[Dataset excerpts]

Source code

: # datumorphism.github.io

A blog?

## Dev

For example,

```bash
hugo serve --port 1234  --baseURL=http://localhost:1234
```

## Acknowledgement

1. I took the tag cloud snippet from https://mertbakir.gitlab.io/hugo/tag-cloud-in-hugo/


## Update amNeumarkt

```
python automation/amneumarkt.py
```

Work to complete: Could you restate, word for word, every line from the one containing "1. I took the" through the last line of the records above, and nothing more?

Answer section:
1. I took the tag cloud snippet from https://mertbakir.gitlab.io/hugo/tag-cloud-in-hugo/


## Update amNeumarkt

```
python automation/amneumarkt.py
```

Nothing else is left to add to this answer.